CampusLIVE.com/binghamton, launched in early September, is a customizable Internet home page with a BU theme.

In addition to providing integrated access to Web sites such as Google and Twitter, the Web site offers quick links to Binghamton TV listings, movie showtimes and call-in dining services.

A bar at the top of the page also lists links to school-related material, such as BU’s Brain, Blackboard and library systems.

“It’s very well-built, and I like how they placed everything that a student may need, academically, in one spot,” said Greg Horowitz, a junior history major. “It makes organizing and getting yourself together so much easier.”

According to Boris Revsin, co-founder and chief operating officer of CampusLIVE, the Web site started receiving requests for a Binghamton version six weeks ago from around 50 students.

The company then sent out a “recon team” to Binghamton to study the school to see if it fit their demographic — dorms in close proximity, school spirit, high attendance at student athletic events and students interested in the product.

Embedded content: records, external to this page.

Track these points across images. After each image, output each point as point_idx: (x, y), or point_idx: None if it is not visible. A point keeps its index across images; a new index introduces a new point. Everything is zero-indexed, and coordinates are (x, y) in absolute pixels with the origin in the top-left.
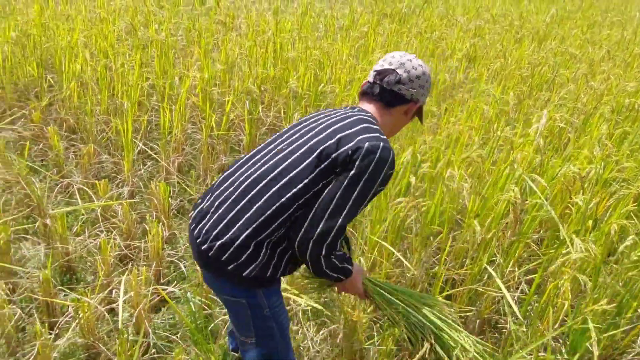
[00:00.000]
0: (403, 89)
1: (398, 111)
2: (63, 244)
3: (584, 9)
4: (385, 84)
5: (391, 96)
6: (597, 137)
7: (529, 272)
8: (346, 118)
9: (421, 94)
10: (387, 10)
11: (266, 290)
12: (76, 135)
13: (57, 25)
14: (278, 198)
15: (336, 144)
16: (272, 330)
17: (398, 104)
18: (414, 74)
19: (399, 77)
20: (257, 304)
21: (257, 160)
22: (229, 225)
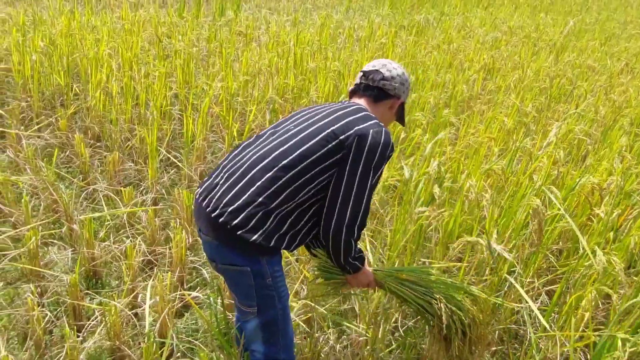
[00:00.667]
0: (387, 85)
1: (384, 106)
2: (89, 248)
3: (601, 21)
4: (371, 81)
5: (377, 91)
6: (617, 149)
7: (548, 283)
8: (348, 107)
9: (402, 90)
10: (404, 22)
11: (269, 259)
12: (101, 143)
13: (83, 36)
14: (286, 171)
15: (343, 127)
16: (273, 300)
17: (383, 98)
18: (395, 73)
19: (382, 74)
20: (260, 271)
21: (265, 139)
22: (239, 194)
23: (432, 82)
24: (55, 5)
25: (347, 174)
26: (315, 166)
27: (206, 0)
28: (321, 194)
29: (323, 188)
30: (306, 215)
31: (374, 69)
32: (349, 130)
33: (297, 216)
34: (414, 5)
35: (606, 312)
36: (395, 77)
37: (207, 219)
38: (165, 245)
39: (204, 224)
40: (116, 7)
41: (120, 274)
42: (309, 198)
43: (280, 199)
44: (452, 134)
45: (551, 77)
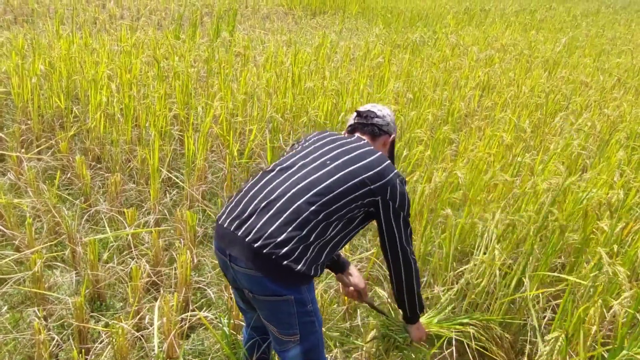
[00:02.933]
0: (380, 121)
1: (380, 141)
2: (93, 270)
3: (591, 37)
4: (366, 119)
5: (373, 128)
6: (615, 163)
7: (553, 297)
8: (360, 143)
9: (392, 128)
10: (399, 41)
11: (307, 287)
12: (102, 165)
13: (82, 59)
14: (327, 207)
15: (373, 176)
16: (313, 325)
17: (379, 134)
18: (384, 112)
19: (374, 113)
20: (302, 299)
21: (297, 169)
22: (283, 226)
23: (430, 99)
24: (53, 29)
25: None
26: (349, 204)
27: (201, 22)
28: (349, 227)
29: (350, 221)
30: (339, 245)
31: (366, 109)
32: (381, 180)
33: (332, 247)
34: (407, 25)
35: (613, 324)
36: (385, 116)
37: (247, 249)
38: (170, 266)
39: (241, 254)
40: (113, 30)
41: (124, 295)
42: (338, 232)
43: (317, 231)
44: (451, 150)
45: (546, 92)
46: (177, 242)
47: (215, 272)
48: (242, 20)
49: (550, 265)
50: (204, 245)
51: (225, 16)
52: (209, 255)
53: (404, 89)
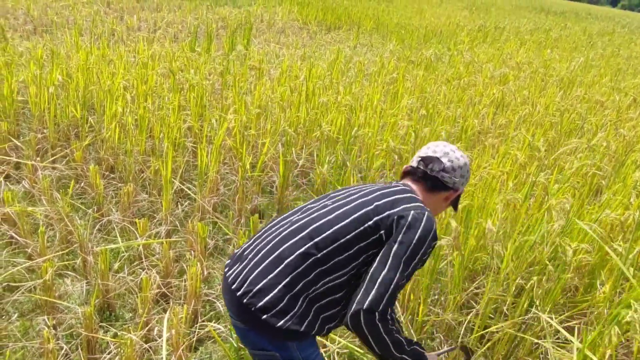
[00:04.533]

Revsin said these factors are important for helping the site grow, since CampusLIVE relies on advertising through cross-promotions with school organizations.

“People telling their friends about the site is one of the only ways for it to spread,” he said.

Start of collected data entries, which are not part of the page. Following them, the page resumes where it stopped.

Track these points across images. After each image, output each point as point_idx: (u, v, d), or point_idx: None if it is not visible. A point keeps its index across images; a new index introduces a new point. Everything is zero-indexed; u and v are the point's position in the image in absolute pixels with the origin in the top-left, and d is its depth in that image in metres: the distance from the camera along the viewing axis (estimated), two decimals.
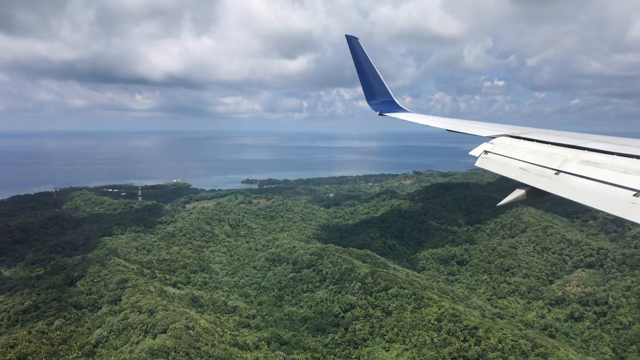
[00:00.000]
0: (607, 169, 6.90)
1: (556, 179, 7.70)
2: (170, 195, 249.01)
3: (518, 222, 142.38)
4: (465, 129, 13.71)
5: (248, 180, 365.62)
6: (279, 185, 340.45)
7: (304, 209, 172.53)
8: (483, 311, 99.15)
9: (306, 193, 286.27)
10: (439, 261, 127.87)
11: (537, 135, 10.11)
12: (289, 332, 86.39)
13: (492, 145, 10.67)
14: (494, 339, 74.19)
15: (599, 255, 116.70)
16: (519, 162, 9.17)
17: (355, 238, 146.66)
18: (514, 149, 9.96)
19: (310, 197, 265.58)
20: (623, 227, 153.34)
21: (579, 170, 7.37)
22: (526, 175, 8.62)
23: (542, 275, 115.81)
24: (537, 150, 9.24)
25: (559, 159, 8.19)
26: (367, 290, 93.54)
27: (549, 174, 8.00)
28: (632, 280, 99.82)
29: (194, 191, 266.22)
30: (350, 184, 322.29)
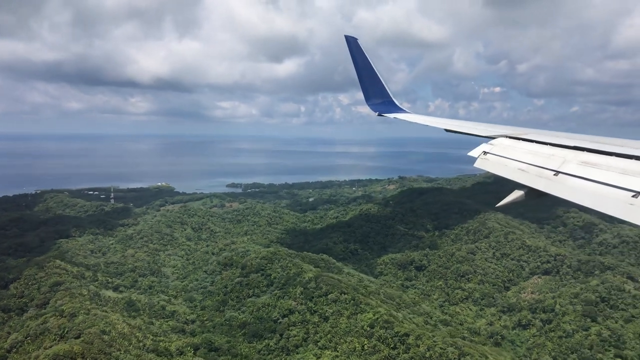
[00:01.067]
0: (605, 170, 6.78)
1: (555, 180, 7.58)
2: (149, 198, 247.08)
3: (482, 227, 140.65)
4: (464, 129, 13.55)
5: (233, 184, 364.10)
6: (263, 189, 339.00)
7: (271, 213, 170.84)
8: (430, 318, 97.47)
9: (288, 197, 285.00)
10: (398, 266, 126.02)
11: (536, 136, 10.08)
12: (224, 338, 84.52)
13: (491, 146, 10.60)
14: (423, 347, 72.30)
15: (556, 261, 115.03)
16: (518, 163, 9.13)
17: (318, 242, 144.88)
18: (513, 149, 9.92)
19: (289, 201, 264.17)
20: (591, 233, 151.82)
21: (578, 171, 7.29)
22: (525, 176, 8.54)
23: (498, 282, 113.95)
24: (536, 151, 9.19)
25: (557, 160, 8.11)
26: (308, 295, 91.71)
27: (548, 174, 7.90)
28: (581, 287, 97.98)
29: (174, 194, 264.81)
30: (335, 188, 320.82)
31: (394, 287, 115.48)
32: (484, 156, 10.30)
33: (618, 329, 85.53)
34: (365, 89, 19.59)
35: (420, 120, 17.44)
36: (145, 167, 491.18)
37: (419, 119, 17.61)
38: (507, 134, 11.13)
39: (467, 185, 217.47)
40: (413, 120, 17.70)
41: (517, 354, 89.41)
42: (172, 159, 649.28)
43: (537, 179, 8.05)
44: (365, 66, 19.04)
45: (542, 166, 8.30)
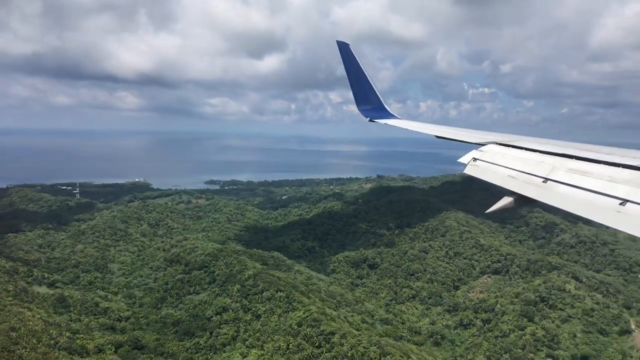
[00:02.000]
0: (594, 178, 6.77)
1: (544, 187, 7.61)
2: (122, 194, 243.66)
3: (440, 226, 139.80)
4: (454, 136, 13.63)
5: (212, 181, 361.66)
6: (241, 186, 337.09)
7: (233, 210, 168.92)
8: (372, 316, 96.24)
9: (263, 194, 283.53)
10: (351, 264, 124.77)
11: (526, 143, 10.12)
12: (154, 336, 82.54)
13: (481, 153, 10.61)
14: (347, 345, 70.92)
15: (506, 261, 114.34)
16: (507, 170, 9.08)
17: (276, 240, 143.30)
18: (502, 156, 9.92)
19: (263, 198, 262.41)
20: (552, 233, 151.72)
21: (566, 178, 7.31)
22: (514, 183, 8.47)
23: (447, 281, 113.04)
24: (526, 158, 9.18)
25: (546, 167, 8.10)
26: (245, 293, 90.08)
27: (537, 182, 7.88)
28: (523, 287, 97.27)
29: (146, 190, 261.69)
30: (313, 186, 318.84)
31: (342, 285, 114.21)
32: (474, 163, 10.29)
33: (553, 328, 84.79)
34: (357, 94, 19.59)
35: (411, 126, 17.47)
36: (127, 163, 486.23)
37: (410, 125, 17.67)
38: (497, 141, 11.12)
39: (436, 185, 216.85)
40: (403, 127, 17.74)
41: (454, 353, 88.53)
42: (157, 155, 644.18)
43: (526, 185, 8.02)
44: (356, 71, 19.01)
45: (531, 173, 8.26)
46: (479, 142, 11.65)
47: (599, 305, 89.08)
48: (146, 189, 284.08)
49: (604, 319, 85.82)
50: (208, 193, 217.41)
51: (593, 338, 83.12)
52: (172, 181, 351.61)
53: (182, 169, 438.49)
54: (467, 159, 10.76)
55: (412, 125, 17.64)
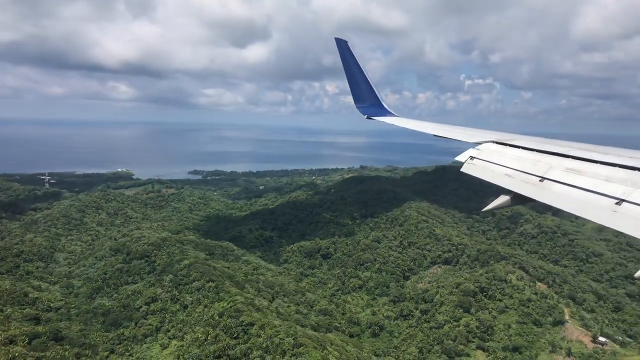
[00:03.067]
0: (590, 177, 6.80)
1: (540, 186, 7.53)
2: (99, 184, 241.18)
3: (400, 216, 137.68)
4: (452, 135, 13.58)
5: (196, 171, 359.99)
6: (224, 176, 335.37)
7: (197, 200, 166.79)
8: (311, 307, 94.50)
9: (244, 184, 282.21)
10: (304, 254, 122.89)
11: (523, 142, 10.06)
12: (79, 327, 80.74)
13: (478, 151, 10.56)
14: (264, 336, 69.11)
15: (457, 251, 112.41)
16: (504, 169, 8.96)
17: (235, 229, 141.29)
18: (499, 155, 9.91)
19: (241, 188, 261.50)
20: (516, 223, 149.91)
21: (563, 177, 7.30)
22: (511, 181, 8.36)
23: (397, 271, 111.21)
24: (522, 157, 9.10)
25: (543, 166, 8.05)
26: (177, 282, 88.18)
27: (534, 180, 7.86)
28: (465, 277, 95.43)
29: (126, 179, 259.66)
30: (294, 176, 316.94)
31: (290, 275, 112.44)
32: (471, 161, 10.24)
33: (489, 320, 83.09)
34: (354, 91, 19.48)
35: (409, 124, 17.36)
36: (114, 153, 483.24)
37: (407, 124, 17.54)
38: (494, 140, 11.06)
39: (408, 175, 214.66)
40: (401, 125, 17.59)
41: (390, 344, 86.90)
42: (146, 146, 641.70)
43: (523, 184, 8.02)
44: (354, 69, 18.83)
45: (528, 172, 8.26)
46: (476, 141, 11.54)
47: (537, 296, 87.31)
48: (127, 178, 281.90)
49: (540, 310, 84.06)
50: (185, 183, 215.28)
51: (527, 329, 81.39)
52: (155, 171, 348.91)
53: (167, 159, 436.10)
54: (464, 157, 10.70)
55: (410, 124, 17.51)
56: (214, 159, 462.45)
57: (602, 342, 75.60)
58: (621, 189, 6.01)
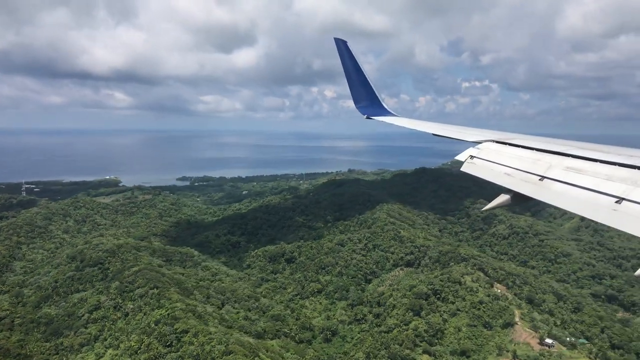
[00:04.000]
0: (590, 176, 6.80)
1: (540, 185, 7.53)
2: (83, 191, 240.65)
3: (370, 218, 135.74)
4: (451, 134, 13.43)
5: (184, 178, 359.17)
6: (212, 182, 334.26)
7: (169, 206, 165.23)
8: (263, 313, 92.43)
9: (229, 190, 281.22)
10: (269, 258, 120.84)
11: (522, 141, 10.01)
12: (17, 337, 79.11)
13: (478, 151, 10.49)
14: (196, 344, 67.22)
15: (419, 252, 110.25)
16: (504, 168, 9.00)
17: (202, 235, 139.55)
18: (499, 154, 9.87)
19: (224, 193, 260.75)
20: (490, 224, 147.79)
21: (563, 176, 7.29)
22: (511, 180, 8.40)
23: (358, 274, 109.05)
24: (522, 156, 9.09)
25: (543, 165, 8.09)
26: (121, 289, 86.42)
27: (534, 179, 7.87)
28: (420, 279, 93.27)
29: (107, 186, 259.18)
30: (281, 181, 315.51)
31: (252, 280, 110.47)
32: (471, 160, 10.20)
33: (439, 323, 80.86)
34: (354, 91, 19.43)
35: (408, 124, 17.26)
36: (105, 160, 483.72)
37: (407, 123, 17.44)
38: (494, 139, 10.97)
39: (387, 178, 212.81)
40: (401, 124, 17.52)
41: (340, 350, 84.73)
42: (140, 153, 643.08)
43: (523, 183, 7.99)
44: (354, 69, 18.74)
45: (527, 171, 8.24)
46: (476, 140, 11.40)
47: (489, 298, 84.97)
48: (113, 185, 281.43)
49: (492, 312, 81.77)
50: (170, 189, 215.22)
51: (477, 332, 79.11)
52: (143, 178, 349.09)
53: (158, 166, 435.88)
54: (464, 156, 10.58)
55: (409, 123, 17.39)
56: (206, 165, 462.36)
57: (548, 344, 73.24)
58: (621, 188, 5.97)
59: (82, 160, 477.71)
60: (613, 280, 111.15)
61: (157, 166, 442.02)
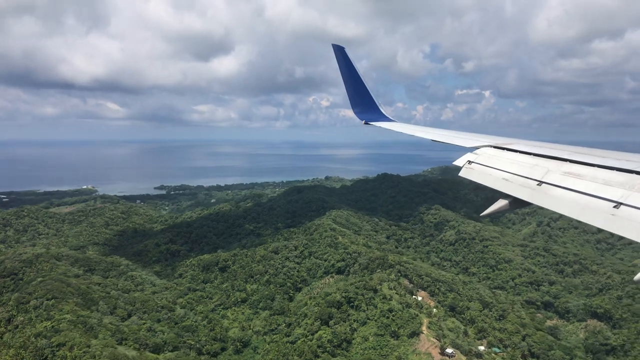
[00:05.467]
0: (588, 181, 6.79)
1: (538, 190, 7.52)
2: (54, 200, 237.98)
3: (314, 225, 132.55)
4: (449, 140, 13.26)
5: (162, 187, 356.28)
6: (188, 190, 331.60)
7: (119, 214, 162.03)
8: (175, 324, 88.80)
9: (202, 198, 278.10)
10: (202, 267, 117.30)
11: (520, 146, 10.01)
12: None
13: (476, 156, 10.45)
14: (70, 358, 63.76)
15: (351, 259, 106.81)
16: (502, 173, 8.95)
17: (142, 243, 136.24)
18: (497, 159, 9.82)
19: (193, 201, 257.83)
20: (440, 230, 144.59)
21: (561, 181, 7.28)
22: (509, 185, 8.36)
23: (288, 283, 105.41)
24: (520, 161, 9.05)
25: (541, 170, 8.06)
26: (19, 301, 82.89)
27: (531, 184, 7.80)
28: (337, 287, 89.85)
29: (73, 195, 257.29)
30: (258, 189, 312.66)
31: (178, 289, 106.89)
32: (469, 165, 10.12)
33: (345, 333, 77.26)
34: (352, 97, 19.40)
35: (406, 129, 17.21)
36: (88, 170, 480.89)
37: (405, 129, 17.36)
38: (491, 144, 10.96)
39: (348, 184, 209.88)
40: (398, 130, 17.44)
41: None
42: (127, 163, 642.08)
43: (521, 188, 7.96)
44: (352, 75, 18.72)
45: (525, 176, 8.23)
46: (473, 145, 11.35)
47: (401, 306, 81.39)
48: (87, 194, 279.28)
49: (401, 321, 78.15)
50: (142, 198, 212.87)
51: (383, 341, 75.50)
52: (120, 187, 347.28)
53: (139, 176, 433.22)
54: (462, 161, 10.46)
55: (407, 129, 17.27)
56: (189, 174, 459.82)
57: (449, 354, 69.61)
58: (619, 192, 5.95)
59: (65, 171, 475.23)
60: (552, 286, 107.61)
61: (138, 176, 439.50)
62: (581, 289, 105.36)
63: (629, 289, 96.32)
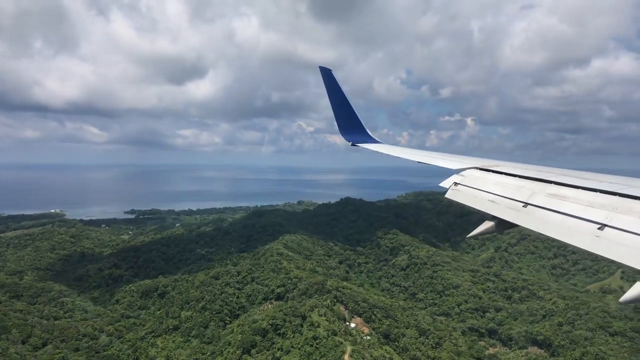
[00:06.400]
0: (572, 203, 6.85)
1: (524, 212, 7.57)
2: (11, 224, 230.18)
3: (263, 249, 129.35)
4: (435, 162, 13.16)
5: (133, 211, 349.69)
6: (159, 214, 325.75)
7: (67, 238, 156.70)
8: (96, 353, 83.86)
9: (168, 222, 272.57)
10: (141, 294, 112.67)
11: (506, 168, 9.97)
12: None
13: (462, 177, 10.42)
14: None
15: (291, 284, 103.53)
16: (488, 195, 8.96)
17: (85, 268, 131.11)
18: (483, 181, 9.80)
19: (158, 226, 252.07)
20: (395, 255, 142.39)
21: (546, 203, 7.32)
22: (495, 207, 8.36)
23: (225, 309, 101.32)
24: (506, 183, 9.05)
25: (526, 192, 8.04)
26: None
27: (517, 206, 7.83)
28: (265, 314, 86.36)
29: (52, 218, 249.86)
30: (229, 214, 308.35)
31: (112, 315, 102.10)
32: (455, 187, 10.14)
33: None
34: (339, 119, 19.45)
35: (392, 151, 17.08)
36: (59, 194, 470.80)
37: (391, 150, 17.28)
38: (478, 166, 10.99)
39: (310, 208, 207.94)
40: (384, 152, 17.28)
41: None
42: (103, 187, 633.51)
43: (507, 210, 8.00)
44: (338, 97, 18.83)
45: (511, 198, 8.23)
46: (459, 167, 11.32)
47: (327, 333, 78.13)
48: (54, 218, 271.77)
49: (324, 349, 74.70)
50: (108, 222, 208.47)
51: None
52: (89, 211, 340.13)
53: (112, 199, 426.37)
54: (448, 183, 10.52)
55: (393, 150, 17.27)
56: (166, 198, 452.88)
57: None
58: (603, 214, 6.03)
59: (37, 194, 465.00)
60: (498, 313, 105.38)
61: (112, 199, 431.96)
62: (526, 315, 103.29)
63: (570, 315, 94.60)
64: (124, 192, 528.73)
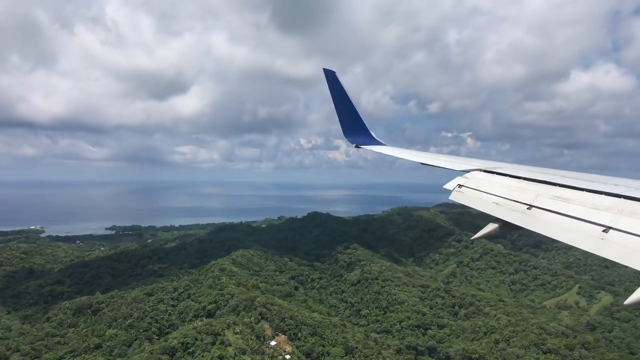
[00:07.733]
0: (577, 205, 6.77)
1: (528, 214, 7.52)
2: None
3: (209, 265, 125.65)
4: (439, 163, 13.12)
5: (113, 227, 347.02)
6: (138, 231, 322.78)
7: (19, 255, 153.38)
8: None
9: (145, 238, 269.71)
10: (74, 311, 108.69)
11: (510, 170, 9.89)
12: None
13: (466, 179, 10.32)
14: None
15: (223, 300, 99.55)
16: (492, 197, 8.90)
17: (27, 285, 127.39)
18: (487, 183, 9.70)
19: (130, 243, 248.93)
20: (351, 270, 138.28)
21: (550, 205, 7.25)
22: (499, 209, 8.28)
23: (153, 327, 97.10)
24: (510, 185, 8.98)
25: (531, 194, 7.98)
26: None
27: (521, 208, 7.76)
28: (180, 332, 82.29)
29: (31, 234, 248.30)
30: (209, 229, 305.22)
31: (37, 334, 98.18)
32: (459, 189, 10.00)
33: None
34: (343, 121, 19.28)
35: (396, 153, 17.15)
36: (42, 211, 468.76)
37: (395, 152, 17.31)
38: (481, 168, 10.85)
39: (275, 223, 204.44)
40: (389, 153, 17.44)
41: None
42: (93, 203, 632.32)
43: (511, 212, 7.94)
44: (342, 99, 18.75)
45: (515, 200, 8.17)
46: (463, 169, 11.24)
47: (235, 351, 74.03)
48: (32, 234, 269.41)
49: None
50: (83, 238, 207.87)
51: None
52: (69, 227, 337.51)
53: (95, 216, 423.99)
54: (452, 185, 10.41)
55: (397, 152, 17.26)
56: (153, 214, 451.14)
57: None
58: (608, 216, 5.97)
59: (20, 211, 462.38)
60: (440, 330, 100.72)
61: (96, 216, 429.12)
62: (469, 332, 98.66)
63: (507, 332, 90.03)
64: (112, 209, 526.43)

CampusLIVE’s Web development team then took input from the 50 students and built BU’s own version of the Web page in one day.

Binghamton University is currently the only SUNY school and one out of five New York schools represented on the Web site.

CampusLIVE was founded in the summer of 2007 by Revsin and Jared Stenquist, two students and Web developers at the University of Massachusetts at Amherst.

“We kind of realized that students were going to a million different sites each day, and we were too,” Revsin said. “Why not spend the summer writing a Web site where everything is in one place?”

After months of work, the two students only had $20 left to market their new creation, which they used to buy a tarp.

They hung the tarp over the garage door of the house they lived in on campus, which displayed the message “CampusLIVE.com — UMass Amherst student homepage.”

Within two weeks, Revsin claims half of UMass Amherst was using the site.

“We figured we had a hit,” he said.

In the same month, Revsin and Stenquist decided to expand the site’s operations to include such universities as University of New Hampshire, University of Rhode Island and Boston College.

Today there are 700,000 users using the 87 nationwide campus pages offered on the Web site, according to Revsin.

“We’re very targeted towards the New England area, but we’re now branching out to New York areas,” he said.